### Information supplied
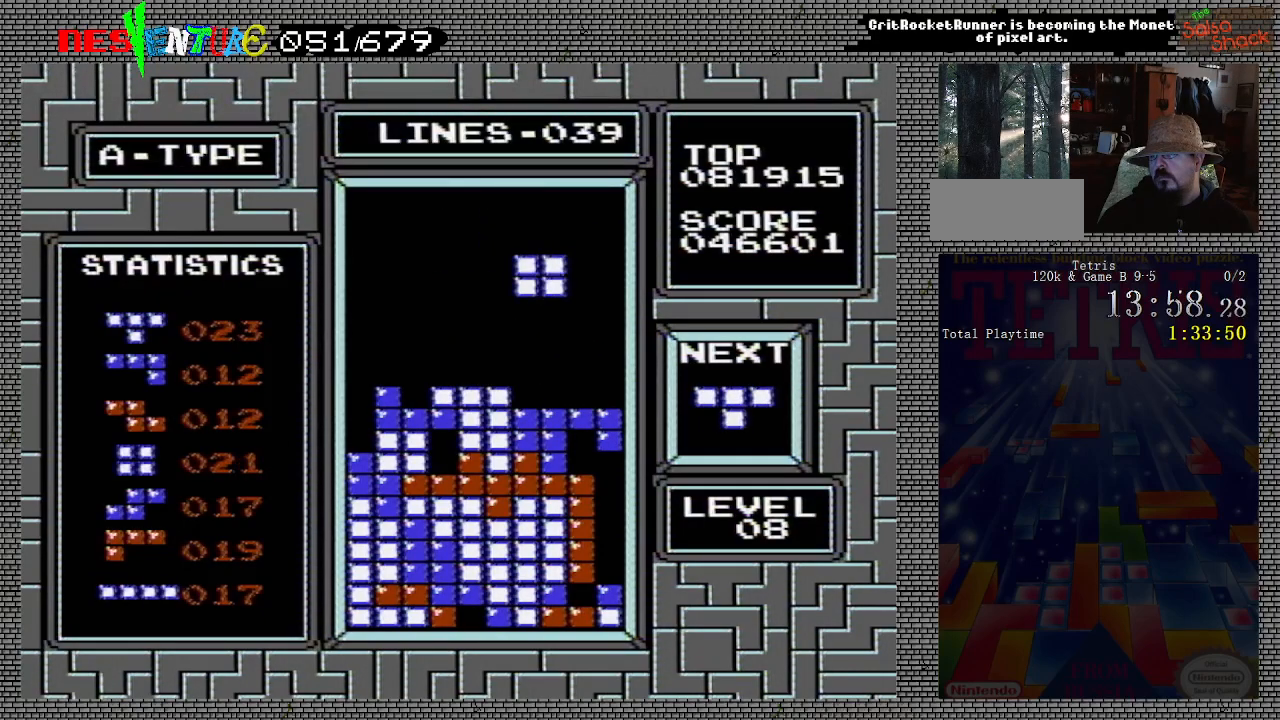
{"buttons": ["DPAD_LEFT"], "events": [[217, "DPAD_DOWN", "up"], [483, "DPAD_LEFT", "down"]]}
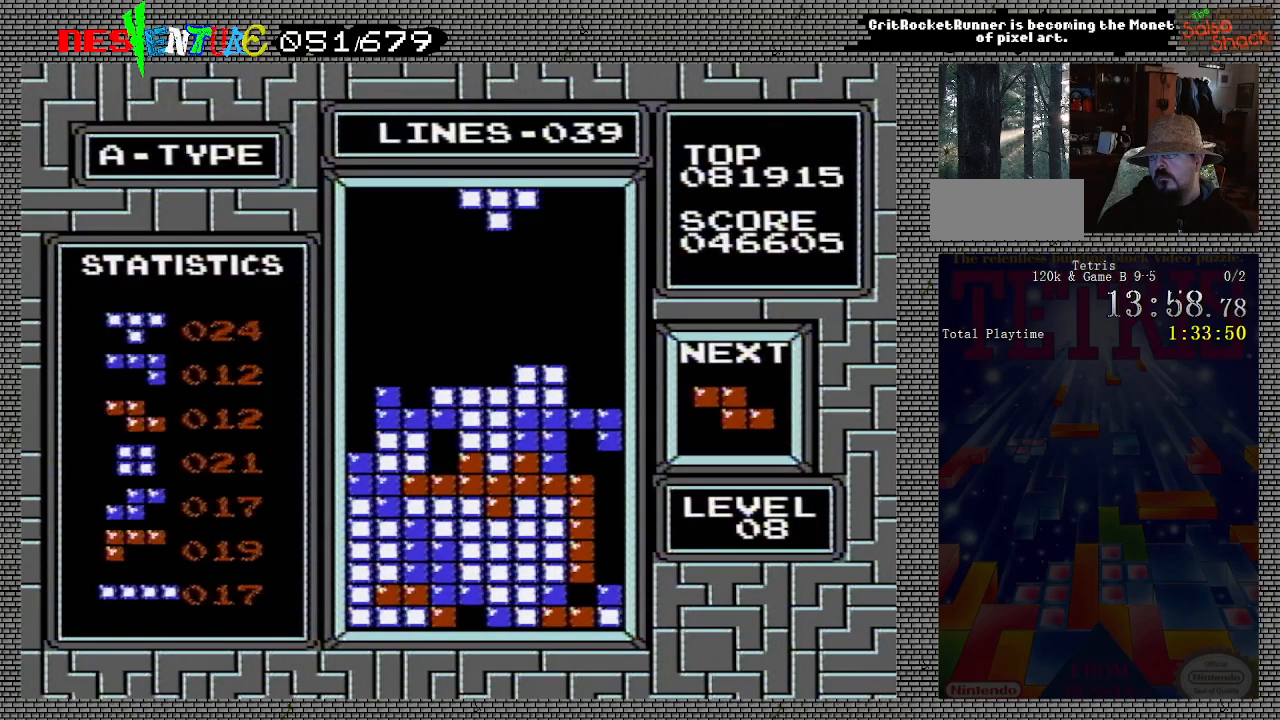
{"buttons": ["DPAD_DOWN"], "events": [[67, "DPAD_LEFT", "up"], [150, "DPAD_LEFT", "down"], [217, "DPAD_LEFT", "up"], [267, "DPAD_LEFT", "down"], [350, "DPAD_LEFT", "up"], [500, "DPAD_DOWN", "down"]]}
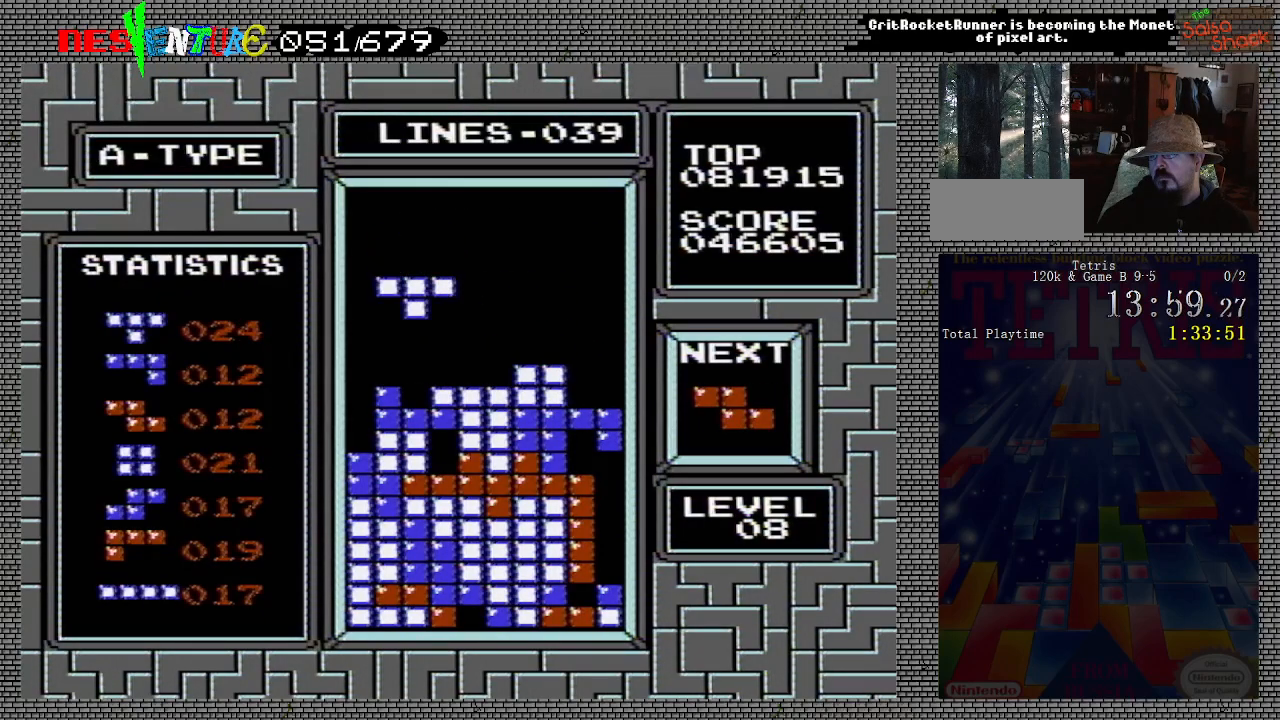
{"buttons": [], "events": [[233, "DPAD_DOWN", "up"]]}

### Exercise aim
The whole listing above should be restated word for word, minus any images.

### Solved problem
{"buttons": ["DPAD_LEFT"], "events": [[217, "DPAD_DOWN", "up"], [483, "DPAD_LEFT", "down"]]}
{"buttons": ["DPAD_DOWN"], "events": [[67, "DPAD_LEFT", "up"], [150, "DPAD_LEFT", "down"], [217, "DPAD_LEFT", "up"], [267, "DPAD_LEFT", "down"], [350, "DPAD_LEFT", "up"], [500, "DPAD_DOWN", "down"]]}
{"buttons": [], "events": [[233, "DPAD_DOWN", "up"]]}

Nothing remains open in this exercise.